Steve Bannon appears to be using his criminal case to give Donald Trump a window into the House select committee's investigation of the Jan. 6 insurrection.
The right-wing podcaster has been charged with contempt of Congress after refusing to comply with a subpoena, and legal experts believe he's trying to force investigators to reveal who they've interviewed and what they've said and take a look at secret communications from the committee, reported The Daily Beast.
“There's no cost to opposing Congress if you can give Congress a black eye for even daring to ask you questions,” said national security attorney Kel McClanahan.

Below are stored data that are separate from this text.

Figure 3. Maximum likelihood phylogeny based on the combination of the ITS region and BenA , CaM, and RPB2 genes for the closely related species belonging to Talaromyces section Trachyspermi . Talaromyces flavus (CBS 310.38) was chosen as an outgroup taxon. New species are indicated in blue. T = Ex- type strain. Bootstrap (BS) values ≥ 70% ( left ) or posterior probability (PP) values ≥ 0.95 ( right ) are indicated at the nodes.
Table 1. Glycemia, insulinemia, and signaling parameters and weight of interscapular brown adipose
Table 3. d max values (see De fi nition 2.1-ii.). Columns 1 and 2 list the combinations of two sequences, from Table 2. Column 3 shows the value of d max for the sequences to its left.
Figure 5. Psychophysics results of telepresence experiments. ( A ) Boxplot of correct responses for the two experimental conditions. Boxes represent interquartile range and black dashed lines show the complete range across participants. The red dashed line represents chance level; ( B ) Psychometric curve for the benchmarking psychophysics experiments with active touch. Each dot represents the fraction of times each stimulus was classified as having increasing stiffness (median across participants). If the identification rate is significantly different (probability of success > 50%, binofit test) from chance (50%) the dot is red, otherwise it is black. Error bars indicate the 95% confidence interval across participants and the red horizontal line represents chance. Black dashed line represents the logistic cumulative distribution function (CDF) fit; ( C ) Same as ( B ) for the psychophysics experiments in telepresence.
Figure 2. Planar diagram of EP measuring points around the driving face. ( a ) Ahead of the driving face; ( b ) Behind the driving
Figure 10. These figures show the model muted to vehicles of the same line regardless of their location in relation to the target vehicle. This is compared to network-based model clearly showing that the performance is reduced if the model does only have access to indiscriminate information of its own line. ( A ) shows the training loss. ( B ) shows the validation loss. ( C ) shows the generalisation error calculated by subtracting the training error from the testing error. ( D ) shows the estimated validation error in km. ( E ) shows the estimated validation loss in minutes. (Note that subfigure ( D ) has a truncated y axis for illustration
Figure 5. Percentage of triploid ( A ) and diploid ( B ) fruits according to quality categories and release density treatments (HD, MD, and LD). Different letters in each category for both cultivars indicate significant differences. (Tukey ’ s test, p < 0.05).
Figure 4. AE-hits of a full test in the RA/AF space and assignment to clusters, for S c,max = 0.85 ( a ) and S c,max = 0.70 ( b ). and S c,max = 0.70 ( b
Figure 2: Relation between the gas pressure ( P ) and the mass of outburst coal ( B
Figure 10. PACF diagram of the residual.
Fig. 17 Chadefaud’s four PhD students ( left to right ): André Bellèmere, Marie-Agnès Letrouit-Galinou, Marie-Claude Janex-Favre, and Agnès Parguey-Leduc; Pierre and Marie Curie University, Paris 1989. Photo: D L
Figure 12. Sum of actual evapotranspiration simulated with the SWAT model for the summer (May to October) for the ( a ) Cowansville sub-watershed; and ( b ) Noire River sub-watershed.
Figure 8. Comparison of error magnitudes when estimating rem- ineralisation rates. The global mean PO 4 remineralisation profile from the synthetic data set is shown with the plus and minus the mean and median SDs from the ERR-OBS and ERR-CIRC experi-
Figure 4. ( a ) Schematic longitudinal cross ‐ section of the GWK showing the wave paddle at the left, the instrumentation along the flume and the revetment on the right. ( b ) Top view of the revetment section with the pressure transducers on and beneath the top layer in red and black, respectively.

Bannon, of course, has a right to see the evidence against him, but he's trying to make some of that public by including witness interviews and investigators' internal communications in court filings, which the Justice Department argued could cause "specific harms" such as witness tampering or tainting the jury pool.
“It’s not about trying the case in the media, it’s about making it costly for the committee to go after him,” McClanahan said. “It is graymail, pure and simple: You can’t touch me, because if you do then I’ll spill your secrets.”
News organizations, such as Buzzfeed, CNN and the Washington Post, have taken Bannon's side in the dispute and asked the judge to make those documents available, but some legal scholars believe the Trump ally is trying to pry open the investigation to help other witnesses who don't want to cooperate.
"Normally this doesn’t come up," said former federal prosecutor Jennifer Rodgers, who now teaches at Columbia University. "His whole thing is about blowing up the whole system. He's almost an anarchist. It might not really be about the contents of any particular document -- it might be about the process."